World leaders react with horror to the deadly attacks at two mosques in Christchurch during Friday prayers.

    Political and religious leaders from across the world have expressed their condemnation at the deadly shooting at two mosques in the New Zealand city of Christchurch.

    Forty-nine people were killed and at least 48 suffered serious injuries in the shootings targeting the mosques during Friday prayers.

    New Zealand’s Prime Minister Jacinda Ardern said the shootings appeared to be a well-planned “terrorist attack”.

    Police said three men and a woman were in custody in connection with the attacks.

    The timing of the shootings and the posting on social media of what appeared to be live, point-of-view video footage of the assault by a gunman, added to the distress of many.

    Here is how political leaders around the world reacted soon after the incident.


    Turkey’s President Recep Tayyip Erdogan condemned the deadly attack on the mosques, describing them as “the latest example of rising racism and Islamophobia.”

    “With this attack, hostility towards Islam, that the world has been idly watching and even encouraging for some time, has gone beyond individual harassment to reach the level of mass killing,” Erdogan said at the funeral of a former Turkish minister.

    “It is clear that the understanding represented by the killer that also targets our country, our people and myself, has started to take over Western societies like a cancer.”

    Erdogan’s spokesman separately condemned what he called a “racist and fascist” attack.

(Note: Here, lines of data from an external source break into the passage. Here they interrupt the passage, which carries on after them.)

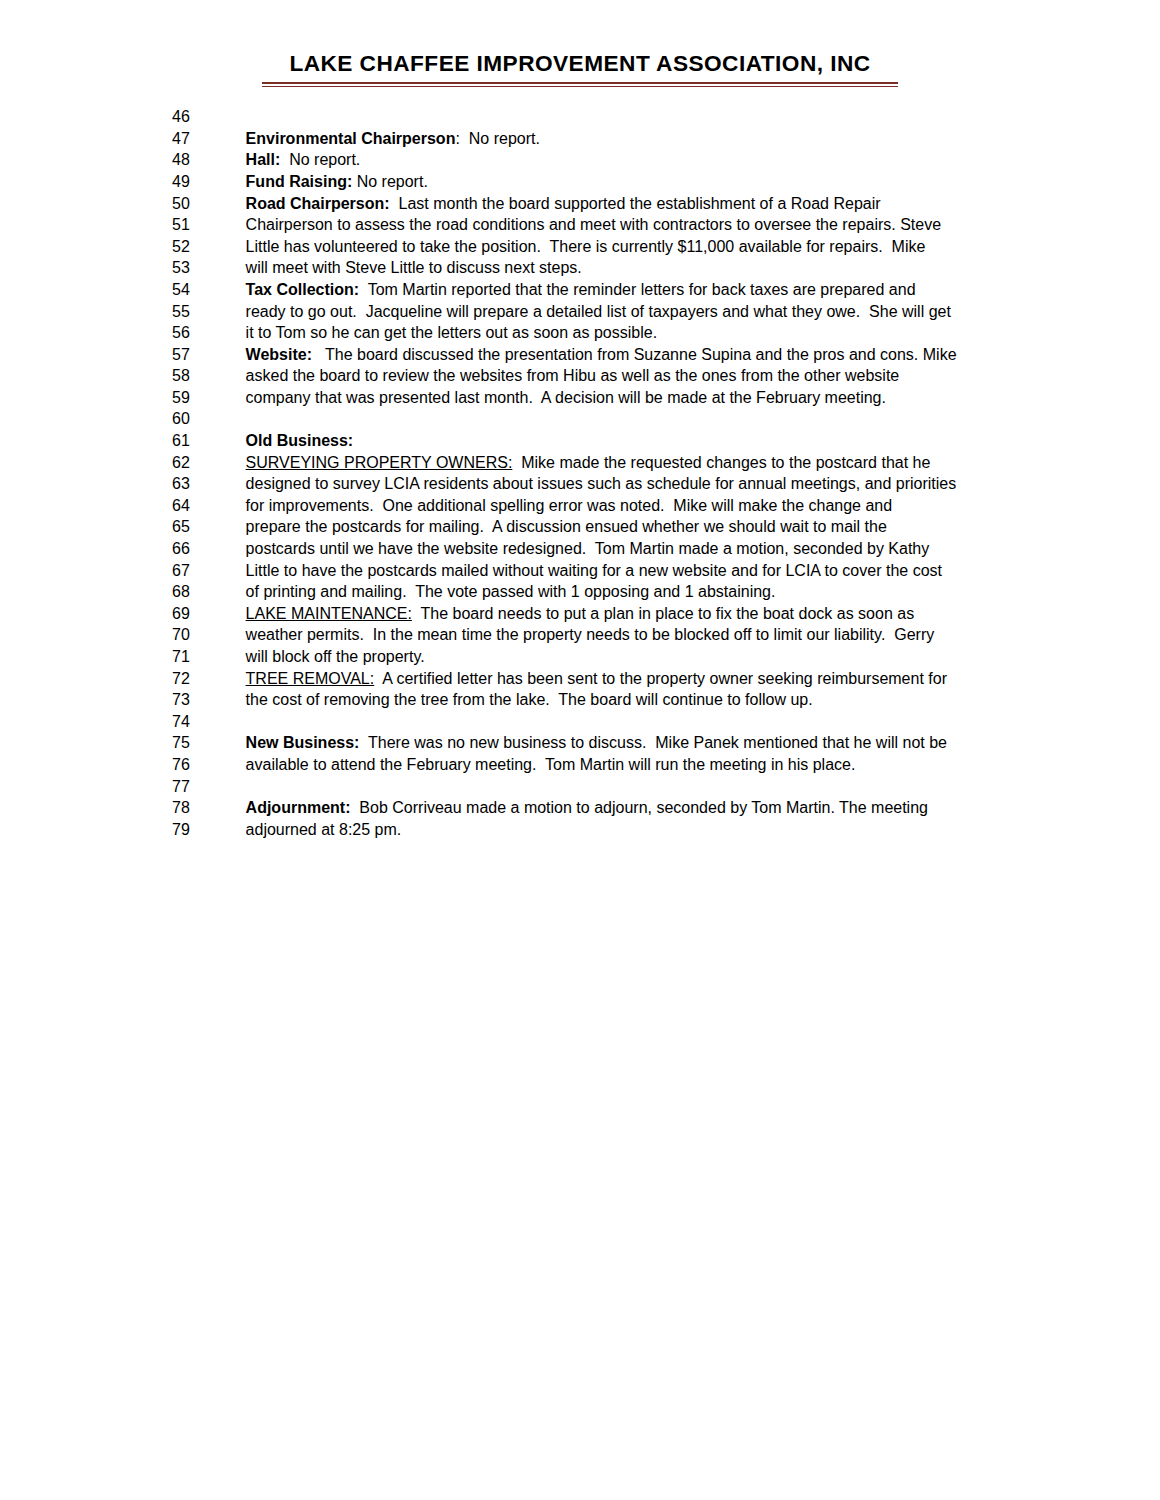LAKE CHAFFEE IMPROVEMENT ASSOCIATION, INC
Environmental Chairperson: No report.
Hall: No report.
Fund Raising: No report.
Road Chairperson: Last month the board supported the establishment of a Road Repair
Chairperson to assess the road conditions and meet with contractors to oversee the repairs. Steve
Little has volunteered to take the position. There is currently $11,000 available for repairs. Mike
will meet with Steve Little to discuss next steps.
Tax Collection: Tom Martin reported that the reminder letters for back taxes are prepared and
ready to go out. Jacqueline will prepare a detailed list of taxpayers and what they owe. She will get
it to Tom so he can get the letters out as soon as possible.
Website: The board discussed the presentation from Suzanne Supina and the pros and cons. Mike
asked the board to review the websites from Hibu as well as the ones from the other website
company that was presented last month. A decision will be made at the February meeting.
Old Business:
SURVEYING PROPERTY OWNERS: Mike made the requested changes to the postcard that he
designed to survey LCIA residents about issues such as schedule for annual meetings, and priorities
for improvements. One additional spelling error was noted. Mike will make the change and
prepare the postcards for mailing. A discussion ensued whether we should wait to mail the
postcards until we have the website redesigned. Tom Martin made a motion, seconded by Kathy
Little to have the postcards mailed without waiting for a new website and for LCIA to cover the cost
of printing and mailing. The vote passed with 1 opposing and 1 abstaining.
LAKE MAINTENANCE: The board needs to put a plan in place to fix the boat dock as soon as
weather permits. In the mean time the property needs to be blocked off to limit our liability. Gerry
will block off the property.
TREE REMOVAL: A certified letter has been sent to the property owner seeking reimbursement for
the cost of removing the tree from the lake. The board will continue to follow up.
New Business: There was no new business to discuss. Mike Panek mentioned that he will not be
available to attend the February meeting. Tom Martin will run the meeting in his place.
Adjournment: Bob Corriveau made a motion to adjourn, seconded by Tom Martin. The meeting
adjourned at 8:25 pm.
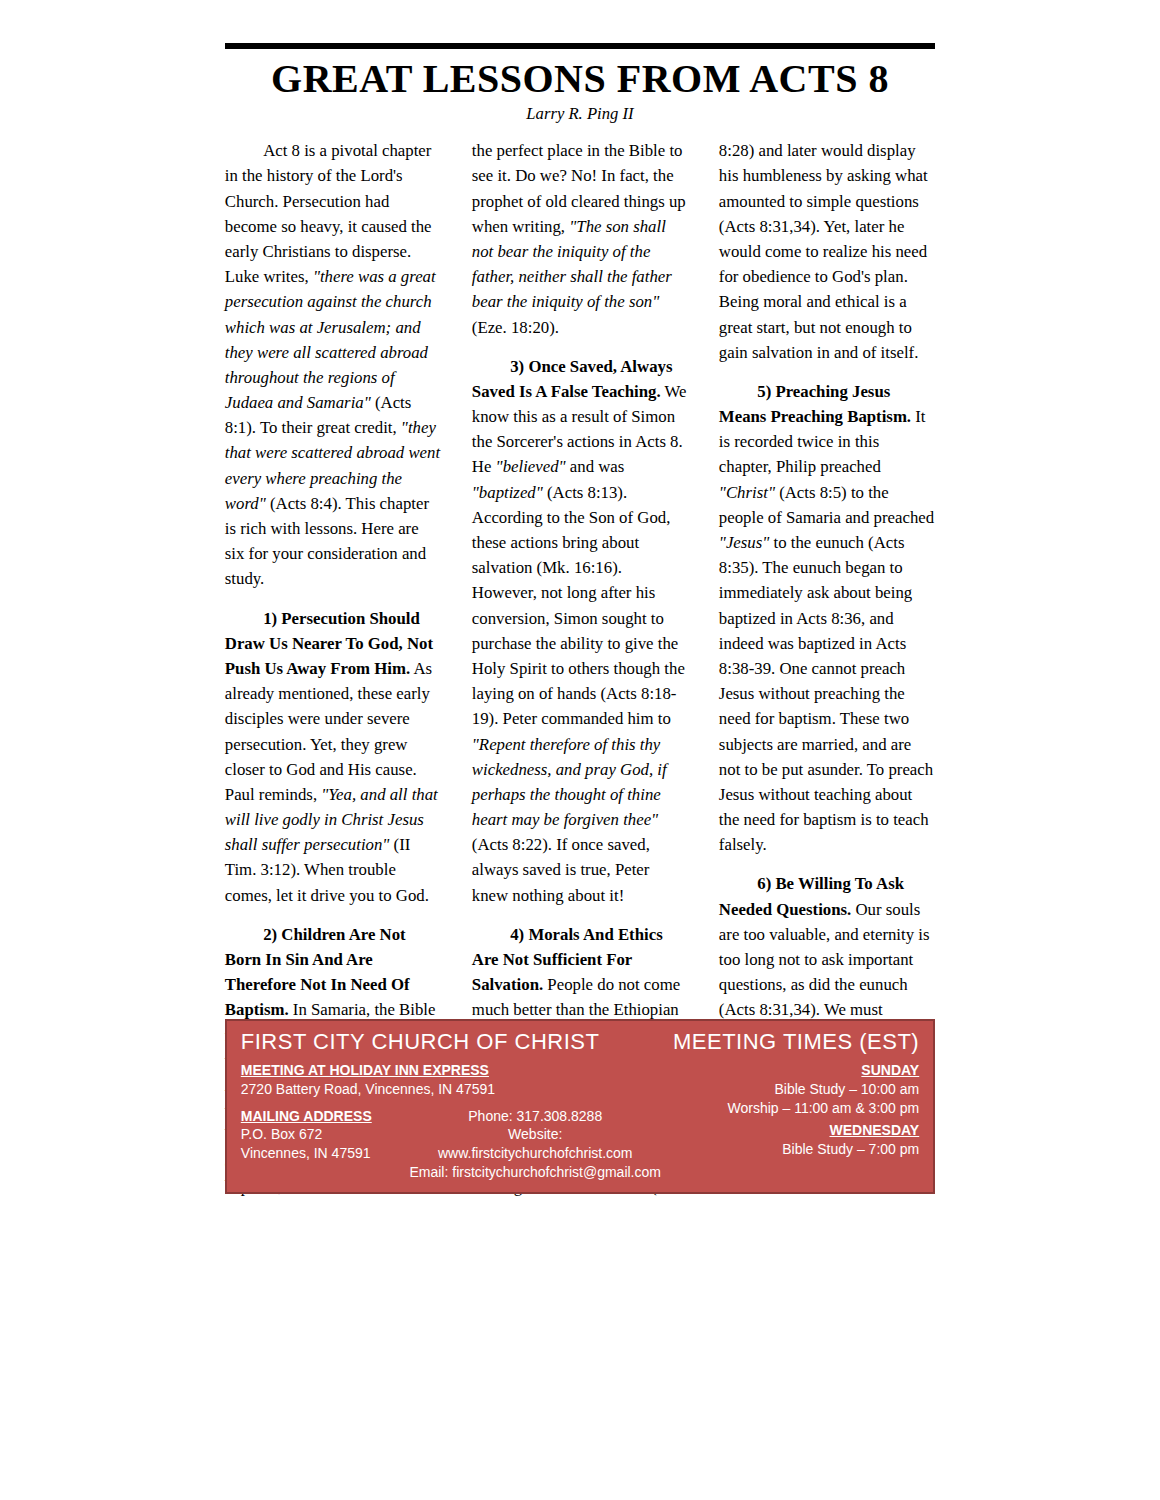GREAT LESSONS FROM ACTS 8
Larry R. Ping II
Act 8 is a pivotal chapter in the history of the Lord's Church. Persecution had become so heavy, it caused the early Christians to disperse. Luke writes, "there was a great persecution against the church which was at Jerusalem; and they were all scattered abroad throughout the regions of Judaea and Samaria" (Acts 8:1). To their great credit, "they that were scattered abroad went every where preaching the word" (Acts 8:4). This chapter is rich with lessons. Here are six for your consideration and study.
1) Persecution Should Draw Us Nearer To God, Not Push Us Away From Him. As already mentioned, these early disciples were under severe persecution. Yet, they grew closer to God and His cause. Paul reminds, "Yea, and all that will live godly in Christ Jesus shall suffer persecution" (II Tim. 3:12). When trouble comes, let it drive you to God.
2) Children Are Not Born In Sin And Are Therefore Not In Need Of Baptism. In Samaria, the Bible reports "both men and women" were baptized (Acts 8:12). Assuredly, where men and women are gathered, there must be children. If, in fact, children are born in sin and in need of baptism, this would have been the perfect place in the Bible to see it. Do we? No! In fact, the prophet of old cleared things up when writing, "The son shall not bear the iniquity of the father, neither shall the father bear the iniquity of the son" (Eze. 18:20).
3) Once Saved, Always Saved Is A False Teaching. We know this as a result of Simon the Sorcerer's actions in Acts 8. He "believed" and was "baptized" (Acts 8:13). According to the Son of God, these actions bring about salvation (Mk. 16:16). However, not long after his conversion, Simon sought to purchase the ability to give the Holy Spirit to others though the laying on of hands (Acts 8:18-19). Peter commanded him to "Repent therefore of this thy wickedness, and pray God, if perhaps the thought of thine heart may be forgiven thee" (Acts 8:22). If once saved, always saved is true, Peter knew nothing about it!
4) Morals And Ethics Are Not Sufficient For Salvation. People do not come much better than the Ethiopian eunuch. He was in charge of all the queen's money, a man of great authority, and had traveled hundreds of miles round-trip to worship in Jerusalem (Acts 8:27). He was reading the book of Isaiah (Acts 8:28) and later would display his humbleness by asking what amounted to simple questions (Acts 8:31,34). Yet, later he would come to realize his need for obedience to God's plan. Being moral and ethical is a great start, but not enough to gain salvation in and of itself.
5) Preaching Jesus Means Preaching Baptism. It is recorded twice in this chapter, Philip preached "Christ" (Acts 8:5) to the people of Samaria and preached "Jesus" to the eunuch (Acts 8:35). The eunuch began to immediately ask about being baptized in Acts 8:36, and indeed was baptized in Acts 8:38-39. One cannot preach Jesus without preaching the need for baptism. These two subjects are married, and are not to be put asunder. To preach Jesus without teaching about the need for baptism is to teach falsely.
6) Be Willing To Ask Needed Questions. Our souls are too valuable, and eternity is too long not to ask important questions, as did the eunuch (Acts 8:31,34). We must swallow our pride and exhibit humbleness if we are to do so. Remember, "God resisteth the proud, but giveth grace unto the humble" (Jam. 4:6).
FIRST CITY CHURCH OF CHRIST
MEETING AT HOLIDAY INN EXPRESS
2720 Battery Road, Vincennes, IN 47591
MAILING ADDRESS
P.O. Box 672
Vincennes, IN 47591
Phone: 317.308.8288
Website: www.firstcitychurchofchrist.com
Email: firstcitychurchofchrist@gmail.com
MEETING TIMES (EST)
SUNDAY Bible Study – 10:00 am
Worship – 11:00 am & 3:00 pm WEDNESDAY Bible Study – 7:00 pm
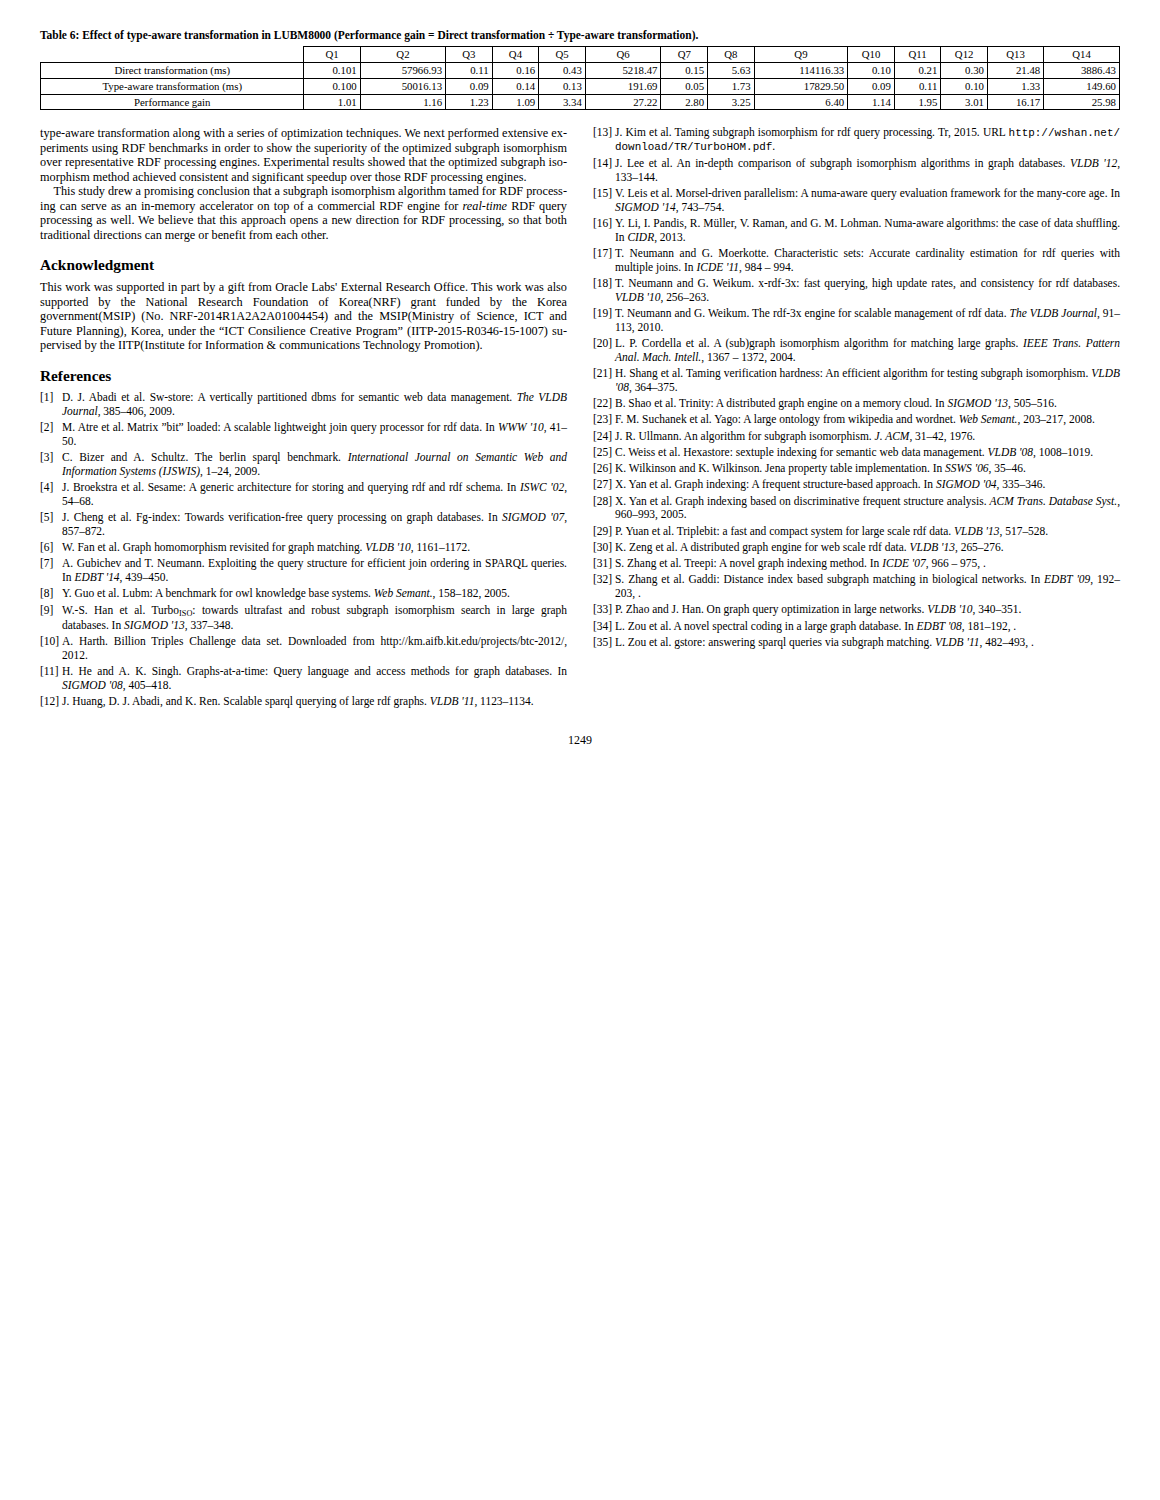Table 6: Effect of type-aware transformation in LUBM8000 (Performance gain = Direct transformation ÷ Type-aware transformation).
| | Q1 | Q2 | Q3 | Q4 | Q5 | Q6 | Q7 | Q8 | Q9 | Q10 | Q11 | Q12 | Q13 | Q14 |
| --- | --- | --- | --- | --- | --- | --- | --- | --- | --- | --- | --- | --- | --- | --- |
| Direct transformation (ms) | 0.101 | 57966.93 | 0.11 | 0.16 | 0.43 | 5218.47 | 0.15 | 5.63 | 114116.33 | 0.10 | 0.21 | 0.30 | 21.48 | 3886.43 |
| Type-aware transformation (ms) | 0.100 | 50016.13 | 0.09 | 0.14 | 0.13 | 191.69 | 0.05 | 1.73 | 17829.50 | 0.09 | 0.11 | 0.10 | 1.33 | 149.60 |
| Performance gain | 1.01 | 1.16 | 1.23 | 1.09 | 3.34 | 27.22 | 2.80 | 3.25 | 6.40 | 1.14 | 1.95 | 3.01 | 16.17 | 25.98 |
type-aware transformation along with a series of optimization techniques. We next performed extensive experiments using RDF benchmarks in order to show the superiority of the optimized subgraph isomorphism over representative RDF processing engines. Experimental results showed that the optimized subgraph isomorphism method achieved consistent and significant speedup over those RDF processing engines.
This study drew a promising conclusion that a subgraph isomorphism algorithm tamed for RDF processing can serve as an in-memory accelerator on top of a commercial RDF engine for real-time RDF query processing as well. We believe that this approach opens a new direction for RDF processing, so that both traditional directions can merge or benefit from each other.
Acknowledgment
This work was supported in part by a gift from Oracle Labs' External Research Office. This work was also supported by the National Research Foundation of Korea(NRF) grant funded by the Korea government(MSIP) (No. NRF-2014R1A2A2A01004454) and the MSIP(Ministry of Science, ICT and Future Planning), Korea, under the “ICT Consilience Creative Program” (IITP-2015-R0346-15-1007) supervised by the IITP(Institute for Information & communications Technology Promotion).
References
[1] D. J. Abadi et al. Sw-store: A vertically partitioned dbms for semantic web data management. The VLDB Journal, 385–406, 2009.
[2] M. Atre et al. Matrix ”bit” loaded: A scalable lightweight join query processor for rdf data. In WWW '10, 41–50.
[3] C. Bizer and A. Schultz. The berlin sparql benchmark. International Journal on Semantic Web and Information Systems (IJSWIS), 1–24, 2009.
[4] J. Broekstra et al. Sesame: A generic architecture for storing and querying rdf and rdf schema. In ISWC '02, 54–68.
[5] J. Cheng et al. Fg-index: Towards verification-free query processing on graph databases. In SIGMOD '07, 857–872.
[6] W. Fan et al. Graph homomorphism revisited for graph matching. VLDB '10, 1161–1172.
[7] A. Gubichev and T. Neumann. Exploiting the query structure for efficient join ordering in SPARQL queries. In EDBT '14, 439–450.
[8] Y. Guo et al. Lubm: A benchmark for owl knowledge base systems. Web Semant., 158–182, 2005.
[9] W.-S. Han et al. TurboISO: towards ultrafast and robust subgraph isomorphism search in large graph databases. In SIGMOD '13, 337–348.
[10] A. Harth. Billion Triples Challenge data set. Downloaded from http://km.aifb.kit.edu/projects/btc-2012/, 2012.
[11] H. He and A. K. Singh. Graphs-at-a-time: Query language and access methods for graph databases. In SIGMOD '08, 405–418.
[12] J. Huang, D. J. Abadi, and K. Ren. Scalable sparql querying of large rdf graphs. VLDB '11, 1123–1134.
[13] J. Kim et al. Taming subgraph isomorphism for rdf query processing. Tr, 2015. URL http://wshan.net/download/TR/TurboHOM.pdf.
[14] J. Lee et al. An in-depth comparison of subgraph isomorphism algorithms in graph databases. VLDB '12, 133–144.
[15] V. Leis et al. Morsel-driven parallelism: A numa-aware query evaluation framework for the many-core age. In SIGMOD '14, 743–754.
[16] Y. Li, I. Pandis, R. Müller, V. Raman, and G. M. Lohman. Numa-aware algorithms: the case of data shuffling. In CIDR, 2013.
[17] T. Neumann and G. Moerkotte. Characteristic sets: Accurate cardinality estimation for rdf queries with multiple joins. In ICDE '11, 984 – 994.
[18] T. Neumann and G. Weikum. x-rdf-3x: fast querying, high update rates, and consistency for rdf databases. VLDB '10, 256–263.
[19] T. Neumann and G. Weikum. The rdf-3x engine for scalable management of rdf data. The VLDB Journal, 91–113, 2010.
[20] L. P. Cordella et al. A (sub)graph isomorphism algorithm for matching large graphs. IEEE Trans. Pattern Anal. Mach. Intell., 1367 – 1372, 2004.
[21] H. Shang et al. Taming verification hardness: An efficient algorithm for testing subgraph isomorphism. VLDB '08, 364–375.
[22] B. Shao et al. Trinity: A distributed graph engine on a memory cloud. In SIGMOD '13, 505–516.
[23] F. M. Suchanek et al. Yago: A large ontology from wikipedia and wordnet. Web Semant., 203–217, 2008.
[24] J. R. Ullmann. An algorithm for subgraph isomorphism. J. ACM, 31–42, 1976.
[25] C. Weiss et al. Hexastore: sextuple indexing for semantic web data management. VLDB '08, 1008–1019.
[26] K. Wilkinson and K. Wilkinson. Jena property table implementation. In SSWS '06, 35–46.
[27] X. Yan et al. Graph indexing: A frequent structure-based approach. In SIGMOD '04, 335–346.
[28] X. Yan et al. Graph indexing based on discriminative frequent structure analysis. ACM Trans. Database Syst., 960–993, 2005.
[29] P. Yuan et al. Triplebit: a fast and compact system for large scale rdf data. VLDB '13, 517–528.
[30] K. Zeng et al. A distributed graph engine for web scale rdf data. VLDB '13, 265–276.
[31] S. Zhang et al. Treepi: A novel graph indexing method. In ICDE '07, 966 – 975, .
[32] S. Zhang et al. Gaddi: Distance index based subgraph matching in biological networks. In EDBT '09, 192–203, .
[33] P. Zhao and J. Han. On graph query optimization in large networks. VLDB '10, 340–351.
[34] L. Zou et al. A novel spectral coding in a large graph database. In EDBT '08, 181–192, .
[35] L. Zou et al. gstore: answering sparql queries via subgraph matching. VLDB '11, 482–493, .
1249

    “This attack shows the point which hostility to Islam and enmity to Muslims has reached,” Ibrahim Kalin wrote on Twitter.

    “We have seen many times Islamophobic discourse against Islam and Muslims turning into a perverse and murderous ideology. The world must raise its voice against such discourse and must say stop to Islamophobic fascist terrorism,” he said.


    Afghanistan’s ambassador to Australia, New Zealand and Fiji, Wahidullah Waissi, said on Twitter three Afghans had been wounded.

    “My thoughts are with the family of Afghan origin who’ve been shot and killed at this heinous incident.”

    Organization of Islamic Cooperation

    The Jeddah-based Organization of Islamic Cooperation (OIC) said the attack “served as a further warning on the obvious dangers of hate, intolerance, and Islamophobia.”

    OIC’s Secretary General, Youssef al-Othaimeen, urged the New Zealand government to provide more protection to Muslim communities living in the country.

    Al-Azhar University in Egypt

    Al-Azhar, the world’s foremost Sunni Islamic institution and university, said the attacks reflects an “escalation of the discourse of hate, xenophobia and Islamophobia” in Western countries.

    Ahmed al-Tayyeb, the Grand Imam of the Cairo-based institution, condemned “the atrocious terrorist attack,” and conveyed his condolences to the families of those killed.


    German Chancellor Angela Merkel expressed sorrow over the “citizens who were attacked and murdered out of racist hatred” in attacks on the mosques.

    “We stand together against such acts of terrorism,” Merkel said through her spokesman, Steffen Seibert, on Twitter, adding that the victims had been doing nothing more than “peacefully praying in their mosque”.


    Scotland’s First Minister Nicola Sturgeon called the incident “beyond awful” and called Muslims a “valued part” of Scottish society.

    “Innocent people being murdered as they worship is horrific and heartbreaking. My thoughts and solidarity are with New Zealand’s Muslim community and all of its people on this dark day,” she tweeted.

    She added: “Today, at mosques across Scotland and elsewhere, Muslims will attend Friday prayers. They are a valued part of our diverse and multicultural society. It is terrorists who commit acts such as who offend our values as a society. We must stand against Islamophobia and all hate.”


    Australian Prime Minister Scott Morrison said his country stood with New Zealand after the tragic attack.

    “We stand here and condemn, absolutely the attack that occurred today by an extremist, right-wing, violent terrorist,” Morrison told a press conference.

    He confirmed media reports that the gunman who mowed down worshippers in the main mosque in the southern New Zealand city of Christchurch was an Australian-born citizen, without providing further details.

    “We are not just allies, we are not just partners, we are family,” he said.

    “It is such a sad and devastating reminder of the evil that can be ever present about us,” Morrison said of the attacks.